--- Data extract Enclosed Below ---

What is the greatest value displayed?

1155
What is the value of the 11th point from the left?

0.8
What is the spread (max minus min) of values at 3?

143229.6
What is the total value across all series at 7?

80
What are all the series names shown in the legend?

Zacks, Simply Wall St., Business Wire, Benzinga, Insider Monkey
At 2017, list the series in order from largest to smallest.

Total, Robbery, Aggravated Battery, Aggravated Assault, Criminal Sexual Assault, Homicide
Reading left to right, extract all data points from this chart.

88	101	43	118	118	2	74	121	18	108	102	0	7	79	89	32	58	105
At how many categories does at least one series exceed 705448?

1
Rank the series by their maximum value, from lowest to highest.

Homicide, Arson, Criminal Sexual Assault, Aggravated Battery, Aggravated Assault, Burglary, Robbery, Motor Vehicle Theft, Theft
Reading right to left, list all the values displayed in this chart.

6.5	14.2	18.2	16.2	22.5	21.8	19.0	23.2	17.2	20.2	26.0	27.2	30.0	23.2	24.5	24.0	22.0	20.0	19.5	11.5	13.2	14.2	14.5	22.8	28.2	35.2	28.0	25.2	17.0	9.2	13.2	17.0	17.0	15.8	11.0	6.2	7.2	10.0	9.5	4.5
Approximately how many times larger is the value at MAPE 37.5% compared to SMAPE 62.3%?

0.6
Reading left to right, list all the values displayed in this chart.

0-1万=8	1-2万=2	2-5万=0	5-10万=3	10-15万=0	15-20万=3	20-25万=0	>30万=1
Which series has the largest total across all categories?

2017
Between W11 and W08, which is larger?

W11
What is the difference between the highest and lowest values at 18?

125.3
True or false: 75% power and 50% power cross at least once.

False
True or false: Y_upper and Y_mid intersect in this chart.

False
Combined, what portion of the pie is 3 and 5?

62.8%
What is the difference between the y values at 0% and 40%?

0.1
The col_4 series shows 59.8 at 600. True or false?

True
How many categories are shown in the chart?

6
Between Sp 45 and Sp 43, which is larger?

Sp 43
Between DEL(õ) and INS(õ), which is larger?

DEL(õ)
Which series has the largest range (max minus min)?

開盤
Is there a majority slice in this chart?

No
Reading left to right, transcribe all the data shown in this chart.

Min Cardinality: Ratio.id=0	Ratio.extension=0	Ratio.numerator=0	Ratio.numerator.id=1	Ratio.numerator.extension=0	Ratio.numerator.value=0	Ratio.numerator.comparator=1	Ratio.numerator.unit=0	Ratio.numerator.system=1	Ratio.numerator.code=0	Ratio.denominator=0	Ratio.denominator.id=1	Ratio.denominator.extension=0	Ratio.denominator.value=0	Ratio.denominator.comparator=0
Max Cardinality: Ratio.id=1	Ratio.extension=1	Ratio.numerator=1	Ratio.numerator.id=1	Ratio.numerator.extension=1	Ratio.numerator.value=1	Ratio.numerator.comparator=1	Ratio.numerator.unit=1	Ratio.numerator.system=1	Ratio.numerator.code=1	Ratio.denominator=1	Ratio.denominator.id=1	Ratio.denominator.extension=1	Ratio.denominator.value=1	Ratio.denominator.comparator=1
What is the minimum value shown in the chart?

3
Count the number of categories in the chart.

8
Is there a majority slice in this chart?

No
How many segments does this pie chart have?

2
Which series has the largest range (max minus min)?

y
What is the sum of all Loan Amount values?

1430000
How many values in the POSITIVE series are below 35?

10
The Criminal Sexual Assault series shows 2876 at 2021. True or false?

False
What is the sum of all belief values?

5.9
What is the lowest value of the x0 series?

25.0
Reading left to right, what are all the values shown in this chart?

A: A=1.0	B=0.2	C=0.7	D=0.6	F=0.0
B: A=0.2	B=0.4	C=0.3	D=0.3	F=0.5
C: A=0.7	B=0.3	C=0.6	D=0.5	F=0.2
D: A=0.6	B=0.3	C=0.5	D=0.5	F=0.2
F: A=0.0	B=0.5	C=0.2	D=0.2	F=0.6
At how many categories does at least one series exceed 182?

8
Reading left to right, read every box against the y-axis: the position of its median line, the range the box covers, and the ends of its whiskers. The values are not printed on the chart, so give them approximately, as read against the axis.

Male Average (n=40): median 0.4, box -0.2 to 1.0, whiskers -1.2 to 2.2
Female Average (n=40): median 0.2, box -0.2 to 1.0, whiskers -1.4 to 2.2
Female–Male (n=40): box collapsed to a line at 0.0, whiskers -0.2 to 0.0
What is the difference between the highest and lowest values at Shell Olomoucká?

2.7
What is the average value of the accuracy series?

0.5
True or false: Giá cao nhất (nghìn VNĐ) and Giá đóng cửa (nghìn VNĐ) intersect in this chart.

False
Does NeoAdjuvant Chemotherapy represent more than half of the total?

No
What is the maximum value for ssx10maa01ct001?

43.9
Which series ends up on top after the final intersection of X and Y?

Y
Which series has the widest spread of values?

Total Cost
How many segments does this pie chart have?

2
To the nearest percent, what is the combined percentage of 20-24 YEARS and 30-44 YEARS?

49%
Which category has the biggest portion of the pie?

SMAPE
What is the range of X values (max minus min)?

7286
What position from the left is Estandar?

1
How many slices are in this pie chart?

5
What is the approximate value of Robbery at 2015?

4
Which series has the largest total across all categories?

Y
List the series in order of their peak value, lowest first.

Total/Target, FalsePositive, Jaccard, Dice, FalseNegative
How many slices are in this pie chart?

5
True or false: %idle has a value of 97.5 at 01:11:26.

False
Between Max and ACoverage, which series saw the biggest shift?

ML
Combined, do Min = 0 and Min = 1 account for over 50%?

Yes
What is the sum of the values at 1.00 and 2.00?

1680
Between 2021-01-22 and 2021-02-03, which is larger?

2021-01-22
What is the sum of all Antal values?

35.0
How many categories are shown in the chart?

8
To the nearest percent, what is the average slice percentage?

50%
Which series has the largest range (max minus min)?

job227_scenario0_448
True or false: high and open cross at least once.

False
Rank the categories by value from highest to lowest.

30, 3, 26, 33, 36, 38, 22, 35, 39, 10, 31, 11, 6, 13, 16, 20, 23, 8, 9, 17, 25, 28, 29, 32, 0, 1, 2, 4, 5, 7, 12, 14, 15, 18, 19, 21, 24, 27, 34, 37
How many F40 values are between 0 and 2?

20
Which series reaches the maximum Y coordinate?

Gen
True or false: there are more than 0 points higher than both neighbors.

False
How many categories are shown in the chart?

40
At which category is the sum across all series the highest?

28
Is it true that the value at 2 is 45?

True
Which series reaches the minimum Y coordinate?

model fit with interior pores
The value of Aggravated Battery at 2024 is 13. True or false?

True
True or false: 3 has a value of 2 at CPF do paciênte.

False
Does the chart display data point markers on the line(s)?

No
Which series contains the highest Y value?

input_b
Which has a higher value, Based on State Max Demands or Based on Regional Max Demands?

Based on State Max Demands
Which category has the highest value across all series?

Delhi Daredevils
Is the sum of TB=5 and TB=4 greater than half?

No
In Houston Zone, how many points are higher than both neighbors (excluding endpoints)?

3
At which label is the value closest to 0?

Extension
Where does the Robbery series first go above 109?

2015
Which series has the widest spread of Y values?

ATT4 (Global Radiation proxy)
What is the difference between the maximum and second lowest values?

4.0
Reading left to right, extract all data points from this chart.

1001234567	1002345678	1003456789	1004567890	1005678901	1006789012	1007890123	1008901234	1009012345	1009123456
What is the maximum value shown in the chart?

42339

--- End of Enclosed Data extract ---

#### Assignment:
Find each line in the rows above that contains the word "Battery", and copy those lines.

#### Response for this exercise:
Total, Robbery, Aggravated Battery, Aggravated Assault, Criminal Sexual Assault, Homicide
Homicide, Arson, Criminal Sexual Assault, Aggravated Battery, Aggravated Assault, Burglary, Robbery, Motor Vehicle Theft, Theft
The value of Aggravated Battery at 2024 is 13. True or false?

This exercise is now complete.